Wednesday, August 1, 2018

Aug 1

Getting into the swing of things back on an Odyssey Tour.  Morning breakfast - English.  A little weird, since there is no "foreign" flavor so to be tried!  Oh well, Eggs are fine.  AIS (Ass In Seats) at 9:00 and we're off.  Nobody was late, at least not today.
We first went to the Cathedral (or High Kirk) of Saint Kentigern, better known as Saint Mungo.  He was the patron saint of Glasgow, having died in 614.  He gave the city its character in a poem:
Here is the bird that never flew
Here is the tree that never grew
Here is the bell that never rang
Here is the fish that never swam

The seal of Glasgow incorporates a bird, a tree, a bell and a fish in commemoration of the miracles performed by Mungo.  His crypt is in the lower section of the cathedral.  Weirdly, there is also a collection of Lego scenes surrounding it.  Sorta strange.
The cathedral itself was built in the 1100's, and has been in continuous use.  Obviously it started as Catholic, but then morphed in the Reformation.

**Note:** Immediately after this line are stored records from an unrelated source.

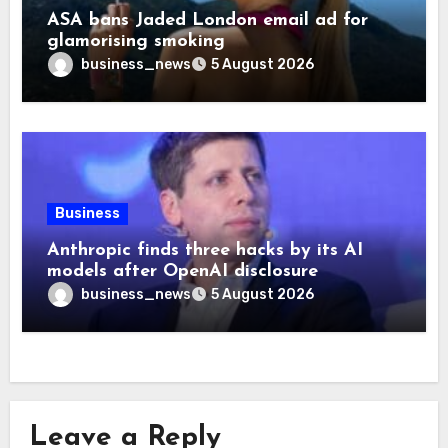
ASA bans Jaded London email ad for
glamorising smoking
business_news
5 August 2026
Business
Anthropic finds three hacks by its AI
models after OpenAI disclosure
business_news
5 August 2026
Leave a Reply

Across from the Cathedral is the Royal Infirmary.  This is where Joseph Lister, a surgeon of the 1800s, was trying to discover why so many patients who had surgery died from suppuration of their wounds.  At that time, an open or compound fracture was essentially a death sentence from the purulent sepsis that overtook the patient.  When Lister was a young surgeon, he watched a surgeon perform an amputation, proceed to accidentally cut himself and a bystander.  The patient, the surgeon, and the bystander all died of infection: a 300% mortality!  Lister eventually came upon Carbolic Acid, a derivative of coal tar or creosote, to soak the bandages and keep the wounds from getting infected.  He obviously got a lot of pushback by the older surgeons who "knew" he was wrong, but the town learned that his patients didn't die so often and flocked to his door.

We the proceeded to the mansion at Pollak Park, an old mansion.  This included old Spanish paintings and an old Georgian house, including the servants' quarters.  Upstairs was a photographic exhibit of photographer Henry Benson, who had many pictures of American presidents and of Glasgow.  There was also a haunting photo of RFK just after he was shot.  Lunch at the mansion was barely edible, consisting of tarragon soup, cold meats that wouldn't cut with the butter knife they put on the table, cold cheese and salad.  The scone for desert was passable.

After lunch, the group went back to the Kelvingrove museum. I perused a few of the things I hadn't seen yesterday.  There was some more history of the city dating to the 1100s and a small natural history exhibit.